I have taken to calling this the Harry Potter Syndrome. We find ourselves that little boy or girl, trapped in one world and desperately longing to escape to another—one where we can feel powerful, affirmed, chosen, and blessed. We escape to that world, not through Diagon Alley, but through our phones or hook-up apps, through our own imaginations or the person we meet at the bar. But it is always a desperate attempt to escape. And like all desperation it derives from despair (in Latin spero is hope, and de-speratio is having no hope).

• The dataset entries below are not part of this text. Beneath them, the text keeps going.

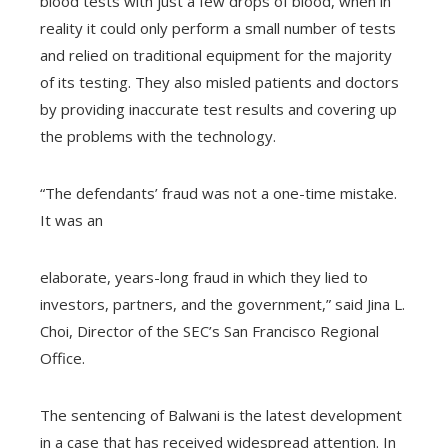
blood tests with just a few drops of blood, when in
reality it could only perform a small number of tests
and relied on traditional equipment for the majority
of its testing. They also misled patients and doctors
by providing inaccurate test results and covering up
the problems with the technology.
“The defendants’ fraud was not a one-time mistake.
It was an
elaborate, years-long fraud in which they lied to
investors, partners, and the government,” said Jina L.
Choi, Director of the SEC’s San Francisco Regional
Office.
The sentencing of Balwani is the latest development
in a case that has received widespread attention. In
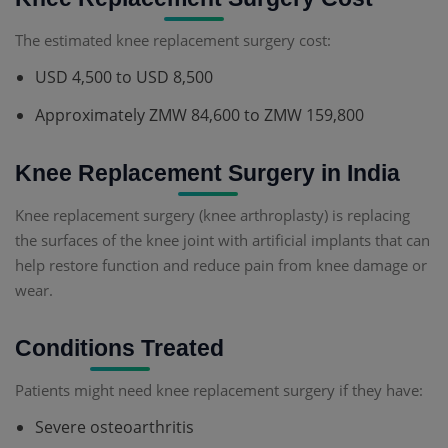
The estimated knee replacement surgery cost:
USD 4,500 to USD 8,500
Approximately ZMW 84,600 to ZMW 159,800
Knee Replacement Surgery in India
Knee replacement surgery (knee arthroplasty) is replacing
the surfaces of the knee joint with artificial implants that can
help restore function and reduce pain from knee damage or
wear.
Conditions Treated
Patients might need knee replacement surgery if they have:
Severe osteoarthritis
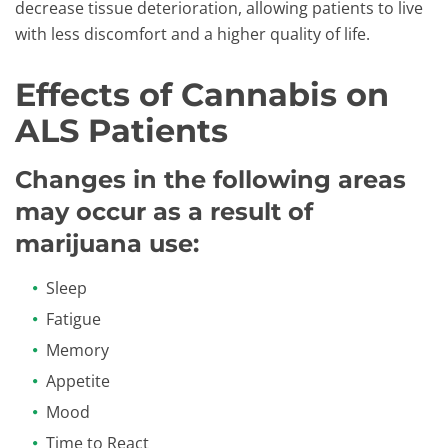
decrease tissue deterioration, allowing patients to live
with less discomfort and a higher quality of life.
Effects of Cannabis on
ALS Patients
Changes in the following areas
may occur as a result of
marijuana use:
Sleep
Fatigue
Memory
Appetite
Mood
Time to React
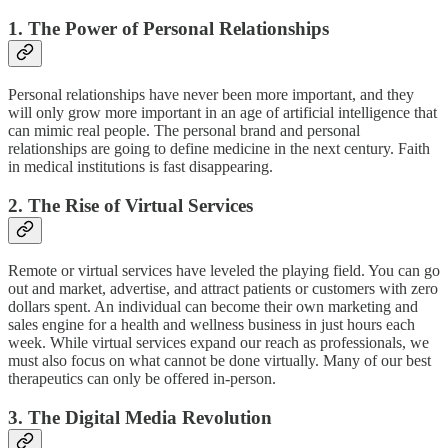
1. The Power of Personal Relationships
Personal relationships have never been more important, and they
will only grow more important in an age of artificial intelligence that
can mimic real people. The personal brand and personal
relationships are going to define medicine in the next century. Faith
in medical institutions is fast disappearing.
2. The Rise of Virtual Services
Remote or virtual services have leveled the playing field. You can go
out and market, advertise, and attract patients or customers with zero
dollars spent. An individual can become their own marketing and
sales engine for a health and wellness business in just hours each
week. While virtual services expand our reach as professionals, we
must also focus on what cannot be done virtually. Many of our best
therapeutics can only be offered in-person.
3. The Digital Media Revolution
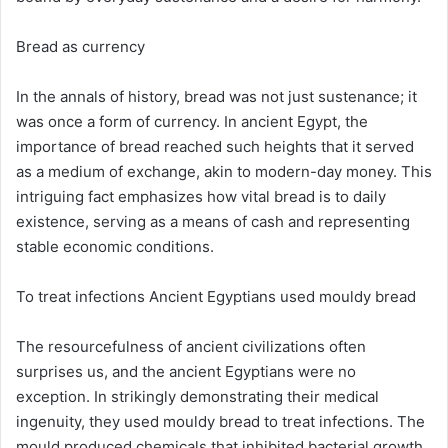
Bread as currency
In the annals of history, bread was not just sustenance; it
was once a form of currency. In ancient Egypt, the
importance of bread reached such heights that it served
as a medium of exchange, akin to modern-day money. This
intriguing fact emphasizes how vital bread is to daily
existence, serving as a means of cash and representing
stable economic conditions.
To treat infections Ancient Egyptians used mouldy bread
The resourcefulness of ancient civilizations often
surprises us, and the ancient Egyptians were no
exception. In strikingly demonstrating their medical
ingenuity, they used mouldy bread to treat infections. The
mould produced chemicals that inhibited bacterial growth,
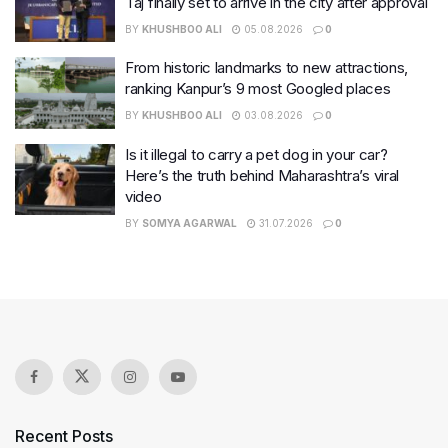
Taj finally set to arrive in the city after approval
BY
KHUSHBOO ALI
05.08.2026
0
From historic landmarks to new attractions,
ranking Kanpur’s 9 most Googled places
BY
KHUSHBOO ALI
03.08.2026
0
Is it illegal to carry a pet dog in your car?
Here’s the truth behind Maharashtra’s viral
video
BY
SOMYA AGARWAL
31.07.2026
0
Recent Posts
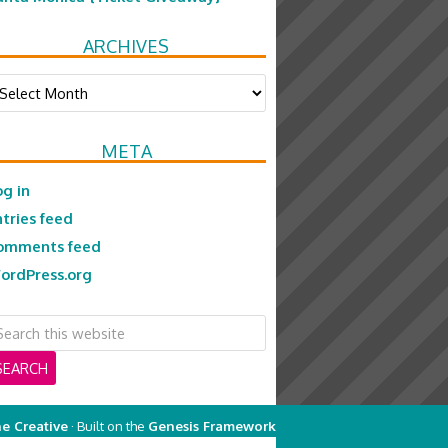
ARCHIVES
chives
META
og in
ntries feed
omments feed
ordPress.org
e Creative
· Built on the
Genesis Framework
on
Genesis Framework
·
WordPress
·
Log in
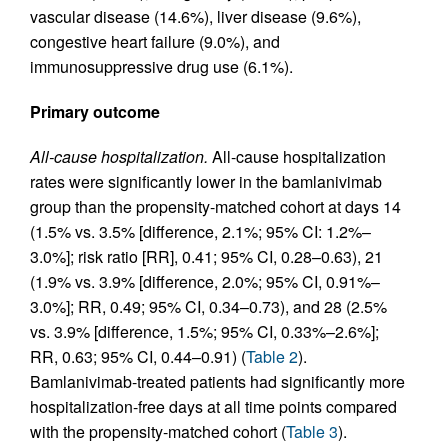
vascular disease (14.6%), liver disease (9.6%),
congestive heart failure (9.0%), and
immunosuppressive drug use (6.1%).
Primary outcome
All-cause hospitalization.
All-cause hospitalization
rates were significantly lower in the bamlanivimab
group than the propensity-matched cohort at days 14
(1.5% vs. 3.5% [difference, 2.1%; 95% CI: 1.2%–
3.0%]; risk ratio [RR], 0.41; 95% CI, 0.28–0.63), 21
(1.9% vs. 3.9% [difference, 2.0%; 95% CI, 0.91%–
3.0%]; RR, 0.49; 95% CI, 0.34–0.73), and 28 (2.5%
vs. 3.9% [difference, 1.5%; 95% CI, 0.33%–2.6%];
RR, 0.63; 95% CI, 0.44–0.91) (
Table 2
).
Bamlanivimab-treated patients had significantly more
hospitalization-free days at all time points compared
with the propensity-matched cohort (
Table 3
).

At Faithful & True we help men and couples face into our very real world, even if it feels more like Privet Drive rather than Hogwarts. That means facing into what it means sometimes not to feel chosen, safe, blessed, or affirmed. It means learning to grieve, to be angry, to take responsibility for our own lives in that self-same world. It means giving up our search for Diagon Alley, not to admit defeat and live humiliated in the cupboard under the stairs, but to stand upright in faith, hope, and love. It also means that we learn to stop pretending. Life on Privet Drive was sometimes ugly for us, too. It hurt and we don’t have to be alone or in despair.


I love the Harry Potter books—we’re reading them with our kids right now. I talk openly with them about my own struggles with Harry Potter Syndrome. I remember I felt like Harry at Privet Drive all the time in junior high. Do you feel like that sometimes? Because a part of our healing is to bring our good longings for what Hogwarts promises back into the reality of Privet Drive. We learn to express those desires, invite others in, and unashamedly seek—and often find!—those desires met. Only now those desires are met in truth rather than fantasy, substance rather than shadows.